TEXT PROVIDED:
--------------------------------

Scientific classification
- Kingdom: Animalia
- Phylum: Arthropoda
- Class: Insecta
- Order: Lepidoptera
- Family: Hesperiidae
- Genus: Polites
- Species: P. sonora
- Binomial name: Polites sonora (Scudder, 1872)
- Synonyms: Ochlodes sonora Scudder, 1872;

= Polites sonora =

- Genus: Polites
- Species: sonora
- Authority: (Scudder, 1872)
- Conservation status: G4
- Synonyms: Ochlodes sonora Scudder, 1872

Species of butterfly

Polites sonora, the Sonoran skipper or western long dash, is a butterfly in the family Hesperiidae. It is found along the Pacific coast of the U.S., reaching Canada only in the extreme southern interior of British Columbia.

--------------------------------

RECORD SET:
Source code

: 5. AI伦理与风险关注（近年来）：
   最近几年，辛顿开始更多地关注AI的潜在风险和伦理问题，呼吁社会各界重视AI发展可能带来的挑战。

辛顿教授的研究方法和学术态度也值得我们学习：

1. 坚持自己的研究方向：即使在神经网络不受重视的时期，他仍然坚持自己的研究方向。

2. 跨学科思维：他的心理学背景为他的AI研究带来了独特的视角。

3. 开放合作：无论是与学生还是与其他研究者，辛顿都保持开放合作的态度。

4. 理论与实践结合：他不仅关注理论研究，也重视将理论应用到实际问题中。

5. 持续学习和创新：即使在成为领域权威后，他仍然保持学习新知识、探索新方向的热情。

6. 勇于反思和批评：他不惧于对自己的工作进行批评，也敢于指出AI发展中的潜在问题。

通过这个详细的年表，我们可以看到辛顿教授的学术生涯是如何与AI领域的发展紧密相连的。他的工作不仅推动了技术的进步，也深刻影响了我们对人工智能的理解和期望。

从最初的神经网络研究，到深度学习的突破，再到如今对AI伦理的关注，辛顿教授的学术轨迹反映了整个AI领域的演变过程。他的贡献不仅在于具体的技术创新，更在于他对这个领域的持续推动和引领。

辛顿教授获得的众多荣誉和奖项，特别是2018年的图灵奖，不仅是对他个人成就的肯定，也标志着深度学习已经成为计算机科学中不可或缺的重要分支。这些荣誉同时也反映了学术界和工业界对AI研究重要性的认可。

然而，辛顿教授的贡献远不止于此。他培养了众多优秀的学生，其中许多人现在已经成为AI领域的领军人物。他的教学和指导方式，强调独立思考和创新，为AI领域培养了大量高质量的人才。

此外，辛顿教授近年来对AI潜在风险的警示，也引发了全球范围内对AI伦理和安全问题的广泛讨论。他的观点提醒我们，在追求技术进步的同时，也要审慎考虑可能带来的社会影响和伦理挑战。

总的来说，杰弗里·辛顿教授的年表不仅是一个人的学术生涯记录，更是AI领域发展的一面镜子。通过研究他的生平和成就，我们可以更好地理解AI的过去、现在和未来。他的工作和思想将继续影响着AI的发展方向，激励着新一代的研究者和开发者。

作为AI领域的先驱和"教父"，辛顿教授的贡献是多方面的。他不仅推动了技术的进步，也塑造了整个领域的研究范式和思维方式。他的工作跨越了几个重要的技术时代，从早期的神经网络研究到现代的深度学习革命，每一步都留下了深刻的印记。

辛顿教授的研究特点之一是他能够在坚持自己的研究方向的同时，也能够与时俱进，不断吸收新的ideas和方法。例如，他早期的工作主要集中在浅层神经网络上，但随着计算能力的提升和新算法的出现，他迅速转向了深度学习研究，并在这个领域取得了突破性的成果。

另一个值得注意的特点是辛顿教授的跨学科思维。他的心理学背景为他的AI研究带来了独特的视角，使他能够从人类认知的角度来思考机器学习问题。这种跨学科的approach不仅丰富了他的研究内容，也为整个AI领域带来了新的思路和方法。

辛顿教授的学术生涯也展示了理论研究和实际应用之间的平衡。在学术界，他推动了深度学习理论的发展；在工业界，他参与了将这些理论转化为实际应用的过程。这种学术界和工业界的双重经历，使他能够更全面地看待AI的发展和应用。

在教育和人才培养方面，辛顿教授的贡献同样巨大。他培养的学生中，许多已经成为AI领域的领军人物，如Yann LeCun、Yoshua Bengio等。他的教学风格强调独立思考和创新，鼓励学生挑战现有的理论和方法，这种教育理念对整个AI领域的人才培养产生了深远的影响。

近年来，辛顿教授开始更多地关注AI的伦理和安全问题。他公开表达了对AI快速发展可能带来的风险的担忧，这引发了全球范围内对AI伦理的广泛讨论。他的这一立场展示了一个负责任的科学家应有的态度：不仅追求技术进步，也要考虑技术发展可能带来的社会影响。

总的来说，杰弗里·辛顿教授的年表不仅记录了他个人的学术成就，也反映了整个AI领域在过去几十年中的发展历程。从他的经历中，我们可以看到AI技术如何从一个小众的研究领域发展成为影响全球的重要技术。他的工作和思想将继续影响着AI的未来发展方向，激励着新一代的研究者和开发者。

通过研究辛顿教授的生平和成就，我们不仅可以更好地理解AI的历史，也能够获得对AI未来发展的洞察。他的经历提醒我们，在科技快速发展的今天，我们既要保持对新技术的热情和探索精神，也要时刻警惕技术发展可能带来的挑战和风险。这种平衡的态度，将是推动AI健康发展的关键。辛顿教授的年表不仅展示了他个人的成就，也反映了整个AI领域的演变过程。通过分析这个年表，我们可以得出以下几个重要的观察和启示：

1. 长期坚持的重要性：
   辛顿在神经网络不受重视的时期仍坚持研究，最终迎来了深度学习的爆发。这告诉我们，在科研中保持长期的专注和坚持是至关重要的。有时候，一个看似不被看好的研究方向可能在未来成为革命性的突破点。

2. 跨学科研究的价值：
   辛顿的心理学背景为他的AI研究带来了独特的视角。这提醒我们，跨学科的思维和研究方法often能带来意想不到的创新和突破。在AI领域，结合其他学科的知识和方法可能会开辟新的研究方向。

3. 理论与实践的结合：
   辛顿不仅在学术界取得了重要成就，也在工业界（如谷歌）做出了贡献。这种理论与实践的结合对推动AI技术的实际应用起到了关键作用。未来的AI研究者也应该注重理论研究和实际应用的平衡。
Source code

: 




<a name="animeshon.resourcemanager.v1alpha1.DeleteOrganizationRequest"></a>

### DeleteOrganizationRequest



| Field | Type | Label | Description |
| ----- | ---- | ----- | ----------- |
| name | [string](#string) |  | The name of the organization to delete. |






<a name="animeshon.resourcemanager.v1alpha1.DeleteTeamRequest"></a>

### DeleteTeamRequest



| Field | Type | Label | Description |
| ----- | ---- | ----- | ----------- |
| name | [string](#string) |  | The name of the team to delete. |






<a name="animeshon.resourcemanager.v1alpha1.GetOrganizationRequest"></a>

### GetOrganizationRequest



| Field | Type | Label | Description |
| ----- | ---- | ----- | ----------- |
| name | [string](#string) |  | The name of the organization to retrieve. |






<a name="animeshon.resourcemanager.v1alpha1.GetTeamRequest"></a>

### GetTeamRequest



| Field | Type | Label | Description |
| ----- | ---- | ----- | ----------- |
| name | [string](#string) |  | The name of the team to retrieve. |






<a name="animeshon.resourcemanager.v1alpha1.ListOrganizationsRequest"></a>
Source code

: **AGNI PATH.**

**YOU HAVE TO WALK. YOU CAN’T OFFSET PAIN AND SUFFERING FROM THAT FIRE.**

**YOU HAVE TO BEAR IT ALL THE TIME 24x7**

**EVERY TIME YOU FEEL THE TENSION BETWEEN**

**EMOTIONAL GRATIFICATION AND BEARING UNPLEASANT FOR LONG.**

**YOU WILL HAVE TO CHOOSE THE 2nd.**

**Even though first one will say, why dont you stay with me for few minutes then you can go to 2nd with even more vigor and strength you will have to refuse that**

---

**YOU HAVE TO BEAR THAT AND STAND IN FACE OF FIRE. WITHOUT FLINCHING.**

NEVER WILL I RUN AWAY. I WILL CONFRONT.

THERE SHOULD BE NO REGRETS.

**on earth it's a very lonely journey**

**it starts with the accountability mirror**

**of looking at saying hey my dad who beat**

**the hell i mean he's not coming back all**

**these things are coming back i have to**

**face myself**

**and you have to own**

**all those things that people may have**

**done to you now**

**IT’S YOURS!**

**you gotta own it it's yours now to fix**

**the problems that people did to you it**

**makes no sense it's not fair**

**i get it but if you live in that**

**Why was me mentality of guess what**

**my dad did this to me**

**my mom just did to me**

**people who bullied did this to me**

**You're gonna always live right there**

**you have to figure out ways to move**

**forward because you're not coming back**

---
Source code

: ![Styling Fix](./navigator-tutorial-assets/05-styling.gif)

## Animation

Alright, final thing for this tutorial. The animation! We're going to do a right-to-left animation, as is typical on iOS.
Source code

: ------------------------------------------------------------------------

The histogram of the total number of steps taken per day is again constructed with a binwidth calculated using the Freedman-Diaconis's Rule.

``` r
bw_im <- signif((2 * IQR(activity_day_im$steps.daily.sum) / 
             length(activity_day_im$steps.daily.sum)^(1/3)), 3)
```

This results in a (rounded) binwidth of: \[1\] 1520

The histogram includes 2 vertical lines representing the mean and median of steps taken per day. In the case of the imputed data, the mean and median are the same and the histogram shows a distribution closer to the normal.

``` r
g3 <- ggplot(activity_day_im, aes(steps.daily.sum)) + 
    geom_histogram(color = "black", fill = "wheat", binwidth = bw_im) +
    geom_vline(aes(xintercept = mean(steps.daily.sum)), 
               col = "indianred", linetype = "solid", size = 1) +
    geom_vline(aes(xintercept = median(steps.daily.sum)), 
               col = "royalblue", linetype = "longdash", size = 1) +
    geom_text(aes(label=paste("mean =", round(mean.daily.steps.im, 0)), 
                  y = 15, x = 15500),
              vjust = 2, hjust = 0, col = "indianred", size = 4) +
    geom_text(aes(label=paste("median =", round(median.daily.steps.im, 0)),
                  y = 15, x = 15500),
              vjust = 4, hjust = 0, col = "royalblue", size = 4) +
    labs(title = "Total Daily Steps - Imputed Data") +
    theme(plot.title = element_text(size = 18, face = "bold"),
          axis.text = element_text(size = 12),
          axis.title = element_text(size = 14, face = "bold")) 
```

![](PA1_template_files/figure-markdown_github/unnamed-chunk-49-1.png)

--------------------------------

WHAT YOU NEED TO DO:
1. Using the classification in the Sonoran skipper text, explain what places Polites sonora among the insects.
2. Write the next part of the Sonoran skipper text, starting after its final sentence.
You won't need the records for anything here.

ANSWERS TO THE TASKS:
1. The classification puts Polites sonora in Class Insecta. That class sits within Phylum Arthropoda and Kingdom Animalia.

2.
The wingspan is 25–27 mm.

There is one generation in Canada from mid-July to mid-August in British Columbia.

The larvae feed on grasses, possibly Idaho fescue (Festuca idahoensis). Adults feed on nectar from flowers including white-flowered thistles.

==Subspecies==
- P. s. sonora
- P. s. siris (Edwards, 1881) - Dog Star skipper
- P. s. utahensis (Skinner, 1911)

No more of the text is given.